### Work to do
Turn the lines below into a numbered list, skipping any blank lines.

— START Data supplied —

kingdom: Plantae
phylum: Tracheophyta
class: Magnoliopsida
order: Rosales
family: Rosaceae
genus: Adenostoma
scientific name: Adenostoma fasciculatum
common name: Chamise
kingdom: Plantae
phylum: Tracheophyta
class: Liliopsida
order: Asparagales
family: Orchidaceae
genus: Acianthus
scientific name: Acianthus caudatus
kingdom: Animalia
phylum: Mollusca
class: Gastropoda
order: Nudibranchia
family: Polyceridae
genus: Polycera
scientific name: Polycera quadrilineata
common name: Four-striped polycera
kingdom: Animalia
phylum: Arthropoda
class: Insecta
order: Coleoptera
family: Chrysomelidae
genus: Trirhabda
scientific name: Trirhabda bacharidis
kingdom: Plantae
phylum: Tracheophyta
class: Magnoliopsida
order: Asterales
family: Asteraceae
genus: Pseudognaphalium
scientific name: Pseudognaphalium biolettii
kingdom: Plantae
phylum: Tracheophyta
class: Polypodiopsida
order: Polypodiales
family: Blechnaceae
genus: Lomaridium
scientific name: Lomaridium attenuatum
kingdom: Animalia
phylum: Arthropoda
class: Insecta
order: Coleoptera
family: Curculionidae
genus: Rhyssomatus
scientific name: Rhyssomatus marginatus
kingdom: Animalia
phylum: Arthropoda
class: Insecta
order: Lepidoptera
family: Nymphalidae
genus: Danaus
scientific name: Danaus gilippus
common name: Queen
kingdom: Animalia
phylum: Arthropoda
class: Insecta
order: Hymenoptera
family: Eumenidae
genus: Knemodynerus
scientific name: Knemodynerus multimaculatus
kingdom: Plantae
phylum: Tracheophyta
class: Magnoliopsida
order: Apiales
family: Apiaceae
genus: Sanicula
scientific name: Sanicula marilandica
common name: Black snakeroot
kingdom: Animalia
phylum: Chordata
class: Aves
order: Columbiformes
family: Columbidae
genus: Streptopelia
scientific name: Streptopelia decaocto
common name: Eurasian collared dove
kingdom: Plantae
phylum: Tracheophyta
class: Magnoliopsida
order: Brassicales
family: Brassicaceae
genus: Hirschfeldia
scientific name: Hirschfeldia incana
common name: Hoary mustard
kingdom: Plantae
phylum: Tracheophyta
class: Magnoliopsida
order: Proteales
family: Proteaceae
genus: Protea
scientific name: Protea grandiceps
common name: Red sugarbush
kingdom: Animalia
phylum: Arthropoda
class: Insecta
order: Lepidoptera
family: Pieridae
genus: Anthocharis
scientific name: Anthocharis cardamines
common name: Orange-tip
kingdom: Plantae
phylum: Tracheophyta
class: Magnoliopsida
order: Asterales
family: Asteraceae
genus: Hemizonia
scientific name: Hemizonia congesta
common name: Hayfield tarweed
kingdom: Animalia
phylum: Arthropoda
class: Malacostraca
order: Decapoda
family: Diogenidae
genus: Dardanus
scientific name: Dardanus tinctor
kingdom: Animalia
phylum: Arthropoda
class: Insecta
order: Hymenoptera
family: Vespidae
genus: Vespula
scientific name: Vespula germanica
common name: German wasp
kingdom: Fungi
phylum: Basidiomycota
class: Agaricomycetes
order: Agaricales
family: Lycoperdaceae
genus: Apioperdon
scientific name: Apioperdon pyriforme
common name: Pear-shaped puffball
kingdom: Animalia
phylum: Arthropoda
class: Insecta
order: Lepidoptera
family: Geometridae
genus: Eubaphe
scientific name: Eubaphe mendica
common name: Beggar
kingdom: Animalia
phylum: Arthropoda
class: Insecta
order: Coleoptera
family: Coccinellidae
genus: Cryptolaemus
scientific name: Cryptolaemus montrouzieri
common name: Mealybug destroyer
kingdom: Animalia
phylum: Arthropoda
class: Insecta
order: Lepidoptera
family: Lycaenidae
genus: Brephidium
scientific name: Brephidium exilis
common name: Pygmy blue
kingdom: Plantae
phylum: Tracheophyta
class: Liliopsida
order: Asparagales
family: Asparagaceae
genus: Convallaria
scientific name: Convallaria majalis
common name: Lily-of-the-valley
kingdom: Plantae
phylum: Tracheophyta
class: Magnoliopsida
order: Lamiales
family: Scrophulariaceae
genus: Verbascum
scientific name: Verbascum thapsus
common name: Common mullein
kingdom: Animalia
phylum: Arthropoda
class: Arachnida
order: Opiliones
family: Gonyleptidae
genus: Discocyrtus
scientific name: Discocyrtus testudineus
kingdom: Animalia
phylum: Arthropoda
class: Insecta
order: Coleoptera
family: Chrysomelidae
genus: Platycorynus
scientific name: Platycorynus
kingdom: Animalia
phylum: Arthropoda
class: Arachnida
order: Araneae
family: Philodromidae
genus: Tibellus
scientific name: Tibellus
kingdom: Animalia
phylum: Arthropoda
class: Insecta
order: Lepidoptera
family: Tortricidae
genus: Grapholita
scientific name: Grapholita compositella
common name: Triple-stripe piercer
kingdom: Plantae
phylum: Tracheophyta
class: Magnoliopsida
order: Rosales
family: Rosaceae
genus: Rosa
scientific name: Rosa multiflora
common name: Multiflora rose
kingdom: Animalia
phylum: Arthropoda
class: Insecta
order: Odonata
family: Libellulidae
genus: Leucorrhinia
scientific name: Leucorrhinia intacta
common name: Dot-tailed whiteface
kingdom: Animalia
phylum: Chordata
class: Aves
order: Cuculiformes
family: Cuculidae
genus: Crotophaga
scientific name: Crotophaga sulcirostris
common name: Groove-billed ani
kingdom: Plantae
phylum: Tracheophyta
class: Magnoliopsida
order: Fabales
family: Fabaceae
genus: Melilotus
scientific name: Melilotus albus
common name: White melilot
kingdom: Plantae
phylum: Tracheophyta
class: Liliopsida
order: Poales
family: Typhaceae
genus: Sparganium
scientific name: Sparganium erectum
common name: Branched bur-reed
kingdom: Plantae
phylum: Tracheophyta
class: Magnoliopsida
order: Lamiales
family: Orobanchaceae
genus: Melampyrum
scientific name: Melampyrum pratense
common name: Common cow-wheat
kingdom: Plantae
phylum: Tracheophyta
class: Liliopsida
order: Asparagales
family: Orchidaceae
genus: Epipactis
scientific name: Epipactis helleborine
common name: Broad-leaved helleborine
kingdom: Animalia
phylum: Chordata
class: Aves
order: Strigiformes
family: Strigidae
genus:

— END Data supplied —

### Task output
1. kingdom: Plantae
2. phylum: Tracheophyta
3. class: Magnoliopsida
4. order: Rosales
5. family: Rosaceae
6. genus: Adenostoma
7. scientific name: Adenostoma fasciculatum
8. common name: Chamise
9. kingdom: Plantae
10. phylum: Tracheophyta
11. class: Liliopsida
12. order: Asparagales
13. family: Orchidaceae
14. genus: Acianthus
15. scientific name: Acianthus caudatus
16. kingdom: Animalia
17. phylum: Mollusca
18. class: Gastropoda
19. order: Nudibranchia
20. family: Polyceridae
21. genus: Polycera
22. scientific name: Polycera quadrilineata
23. common name: Four-striped polycera
24. kingdom: Animalia
25. phylum: Arthropoda
26. class: Insecta
27. order: Coleoptera
28. family: Chrysomelidae
29. genus: Trirhabda
30. scientific name: Trirhabda bacharidis
31. kingdom: Plantae
32. phylum: Tracheophyta
33. class: Magnoliopsida
34. order: Asterales
35. family: Asteraceae
36. genus: Pseudognaphalium
37. scientific name: Pseudognaphalium biolettii
38. kingdom: Plantae
39. phylum: Tracheophyta
40. class: Polypodiopsida
41. order: Polypodiales
42. family: Blechnaceae
43. genus: Lomaridium
44. scientific name: Lomaridium attenuatum
45. kingdom: Animalia
46. phylum: Arthropoda
47. class: Insecta
48. order: Coleoptera
49. family: Curculionidae
50. genus: Rhyssomatus
51. scientific name: Rhyssomatus marginatus
52. kingdom: Animalia
53. phylum: Arthropoda
54. class: Insecta
55. order: Lepidoptera
56. family: Nymphalidae
57. genus: Danaus
58. scientific name: Danaus gilippus
59. common name: Queen
60. kingdom: Animalia
61. phylum: Arthropoda
62. class: Insecta
63. order: Hymenoptera
64. family: Eumenidae
65. genus: Knemodynerus
66. scientific name: Knemodynerus multimaculatus
67. kingdom: Plantae
68. phylum: Tracheophyta
69. class: Magnoliopsida
70. order: Apiales
71. family: Apiaceae
72. genus: Sanicula
73. scientific name: Sanicula marilandica
74. common name: Black snakeroot
75. kingdom: Animalia
76. phylum: Chordata
77. class: Aves
78. order: Columbiformes
79. family: Columbidae
80. genus: Streptopelia
81. scientific name: Streptopelia decaocto
82. common name: Eurasian collared dove
83. kingdom: Plantae
84. phylum: Tracheophyta
85. class: Magnoliopsida
86. order: Brassicales
87. family: Brassicaceae
88. genus: Hirschfeldia
89. scientific name: Hirschfeldia incana
90. common name: Hoary mustard
91. kingdom: Plantae
92. phylum: Tracheophyta
93. class: Magnoliopsida
94. order: Proteales
95. family: Proteaceae
96. genus: Protea
97. scientific name: Protea grandiceps
98. common name: Red sugarbush
99. kingdom: Animalia
100. phylum: Arthropoda
101. class: Insecta
102. order: Lepidoptera
103. family: Pieridae
104. genus: Anthocharis
105. scientific name: Anthocharis cardamines
106. common name: Orange-tip
107. kingdom: Plantae
108. phylum: Tracheophyta
109. class: Magnoliopsida
110. order: Asterales
111. family: Asteraceae
112. genus: Hemizonia
113. scientific name: Hemizonia congesta
114. common name: Hayfield tarweed
115. kingdom: Animalia
116. phylum: Arthropoda
117. class: Malacostraca
118. order: Decapoda
119. family: Diogenidae
120. genus: Dardanus
121. scientific name: Dardanus tinctor
122. kingdom: Animalia
123. phylum: Arthropoda
124. class: Insecta
125. order: Hymenoptera
126. family: Vespidae
127. genus: Vespula
128. scientific name: Vespula germanica
129. common name: German wasp
130. kingdom: Fungi
131. phylum: Basidiomycota
132. class: Agaricomycetes
133. order: Agaricales
134. family: Lycoperdaceae
135. genus: Apioperdon
136. scientific name: Apioperdon pyriforme
137. common name: Pear-shaped puffball
138. kingdom: Animalia
139. phylum: Arthropoda
140. class: Insecta
141. order: Lepidoptera
142. family: Geometridae
143. genus: Eubaphe
144. scientific name: Eubaphe mendica
145. common name: Beggar
146. kingdom: Animalia
147. phylum: Arthropoda
148. class: Insecta
149. order: Coleoptera
150. family: Coccinellidae
151. genus: Cryptolaemus
152. scientific name: Cryptolaemus montrouzieri
153. common name: Mealybug destroyer
154. kingdom: Animalia
155. phylum: Arthropoda
156. class: Insecta
157. order: Lepidoptera
158. family: Lycaenidae
159. genus: Brephidium
160. scientific name: Brephidium exilis
161. common name: Pygmy blue
162. kingdom: Plantae
163. phylum: Tracheophyta
164. class: Liliopsida
165. order: Asparagales
166. family: Asparagaceae
167. genus: Convallaria
168. scientific name: Convallaria majalis
169. common name: Lily-of-the-valley
170. kingdom: Plantae
171. phylum: Tracheophyta
172. class: Magnoliopsida
173. order: Lamiales
174. family: Scrophulariaceae
175. genus: Verbascum
176. scientific name: Verbascum thapsus
177. common name: Common mullein
178. kingdom: Animalia
179. phylum: Arthropoda
180. class: Arachnida
181. order: Opiliones
182. family: Gonyleptidae
183. genus: Discocyrtus
184. scientific name: Discocyrtus testudineus
185. kingdom: Animalia
186. phylum: Arthropoda
187. class: Insecta
188. order: Coleoptera
189. family: Chrysomelidae
190. genus: Platycorynus
191. scientific name: Platycorynus
192. kingdom: Animalia
193. phylum: Arthropoda
194. class: Arachnida
195. order: Araneae
196. family: Philodromidae
197. genus: Tibellus
198. scientific name: Tibellus
199. kingdom: Animalia
200. phylum: Arthropoda
201. class: Insecta
202. order: Lepidoptera
203. family: Tortricidae
204. genus: Grapholita
205. scientific name: Grapholita compositella
206. common name: Triple-stripe piercer
207. kingdom: Plantae
208. phylum: Tracheophyta
209. class: Magnoliopsida
210. order: Rosales
211. family: Rosaceae
212. genus: Rosa
213. scientific name: Rosa multiflora
214. common name: Multiflora rose
215. kingdom: Animalia
216. phylum: Arthropoda
217. class: Insecta
218. order: Odonata
219. family: Libellulidae
220. genus: Leucorrhinia
221. scientific name: Leucorrhinia intacta
222. common name: Dot-tailed whiteface
223. kingdom: Animalia
224. phylum: Chordata
225. class: Aves
226. order: Cuculiformes
227. family: Cuculidae
228. genus: Crotophaga
229. scientific name: Crotophaga sulcirostris
230. common name: Groove-billed ani
231. kingdom: Plantae
232. phylum: Tracheophyta
233. class: Magnoliopsida
234. order: Fabales
235. family: Fabaceae
236. genus: Melilotus
237. scientific name: Melilotus albus
238. common name: White melilot
239. kingdom: Plantae
240. phylum: Tracheophyta
241. class: Liliopsida
242. order: Poales
243. family: Typhaceae
244. genus: Sparganium
245. scientific name: Sparganium erectum
246. common name: Branched bur-reed
247. kingdom: Plantae
248. phylum: Tracheophyta
249. class: Magnoliopsida
250. order: Lamiales
251. family: Orobanchaceae
252. genus: Melampyrum
253. scientific name: Melampyrum pratense
254. common name: Common cow-wheat
255. kingdom: Plantae
256. phylum: Tracheophyta
257. class: Liliopsida
258. order: Asparagales
259. family: Orchidaceae
260. genus: Epipactis
261. scientific name: Epipactis helleborine
262. common name: Broad-leaved helleborine
263. kingdom: Animalia
264. phylum: Chordata
265. class: Aves
266. order: Strigiformes
267. family: Strigidae
268. genus:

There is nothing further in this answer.